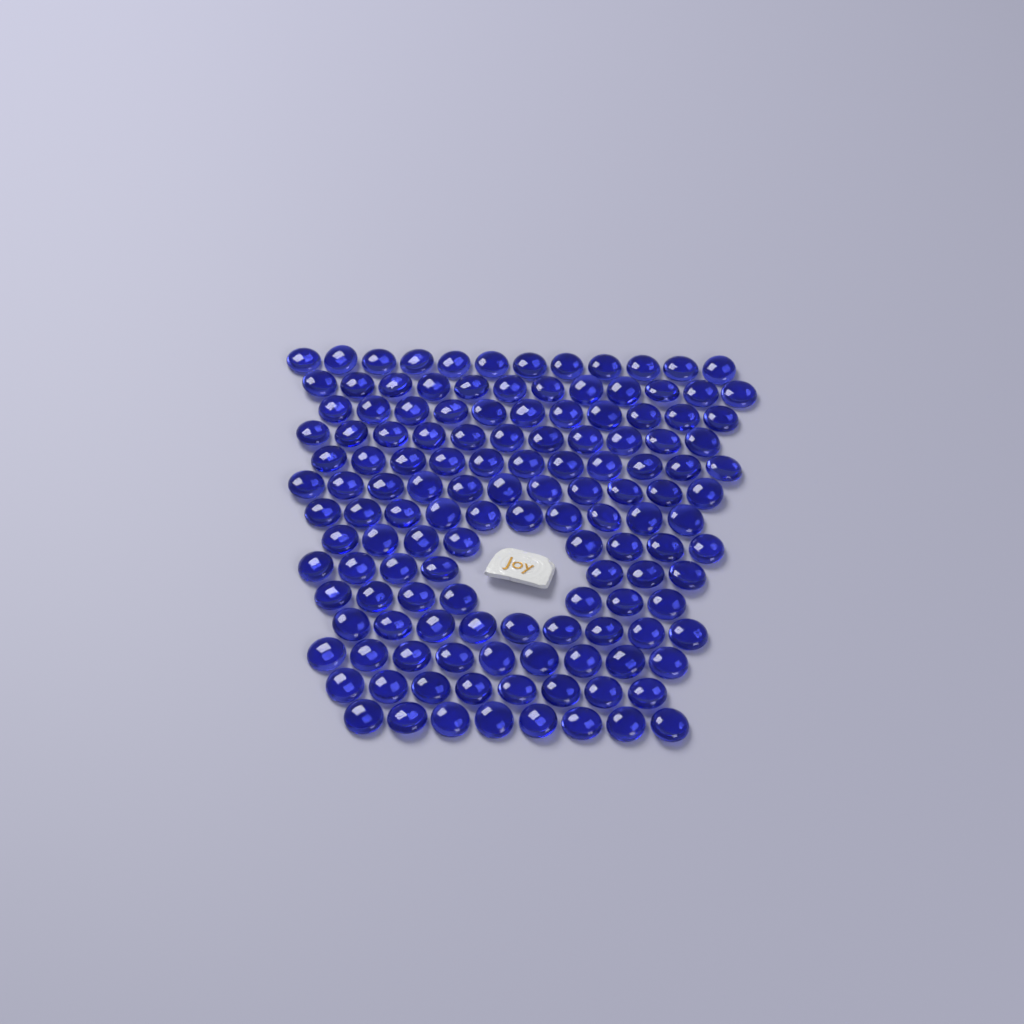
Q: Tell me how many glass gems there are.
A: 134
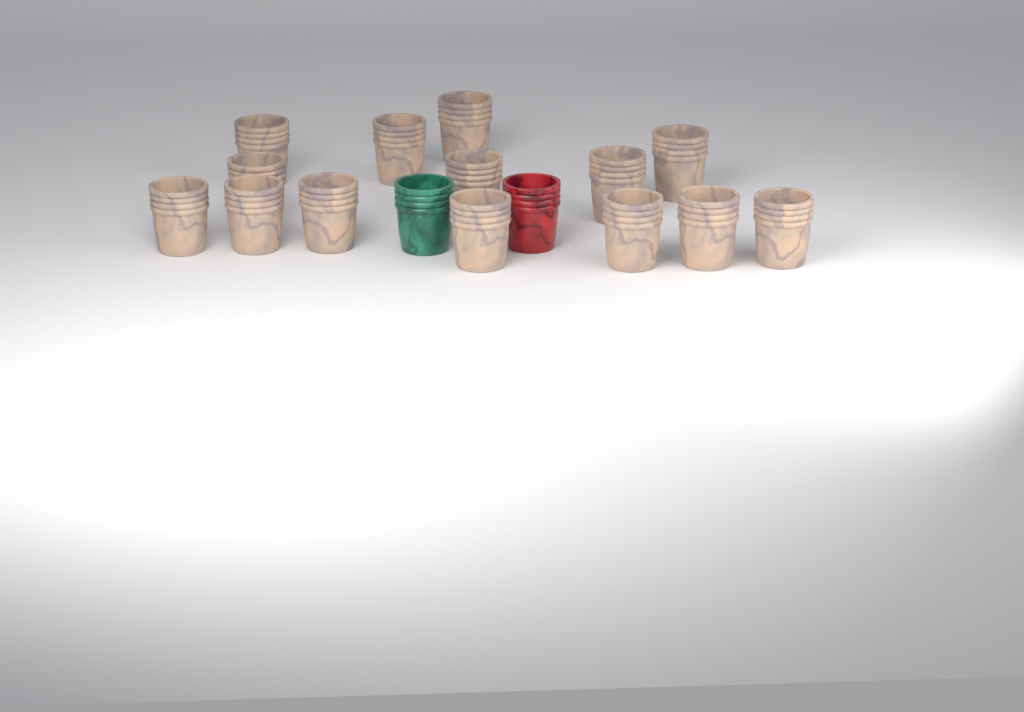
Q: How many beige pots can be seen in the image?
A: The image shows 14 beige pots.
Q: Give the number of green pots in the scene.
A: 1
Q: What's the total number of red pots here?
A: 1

────────────────────

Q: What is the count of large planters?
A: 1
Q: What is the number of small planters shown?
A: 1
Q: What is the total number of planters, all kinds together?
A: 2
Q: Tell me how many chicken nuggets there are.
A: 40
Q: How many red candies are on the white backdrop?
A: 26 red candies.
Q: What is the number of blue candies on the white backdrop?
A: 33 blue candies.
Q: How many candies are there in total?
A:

────────────────────

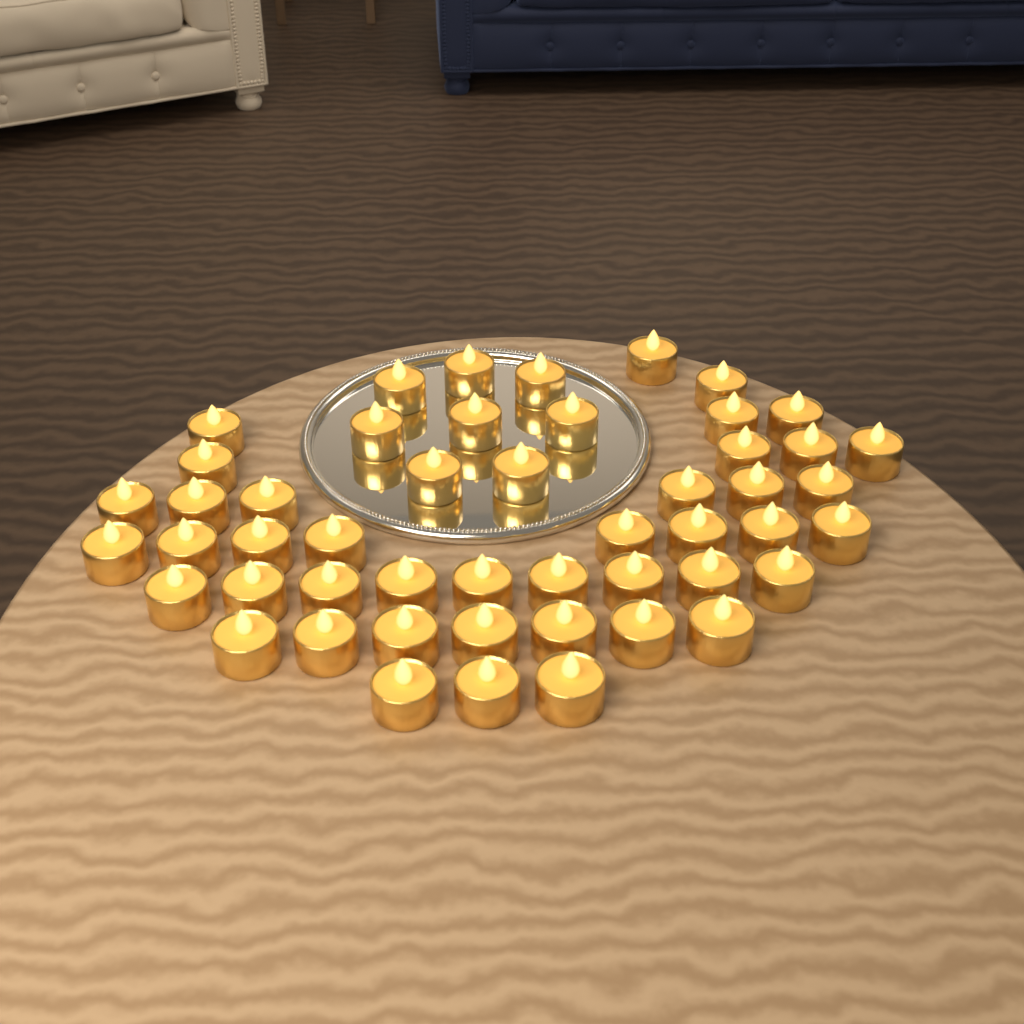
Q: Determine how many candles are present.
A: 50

────────────────────

Gather every line of the items above that contains the string "Tell", treating uppercase and lowercase as distinct.

### Reply to the exercise
Q: Tell me how many glass gems there are.
Q: Tell me how many chicken nuggets there are.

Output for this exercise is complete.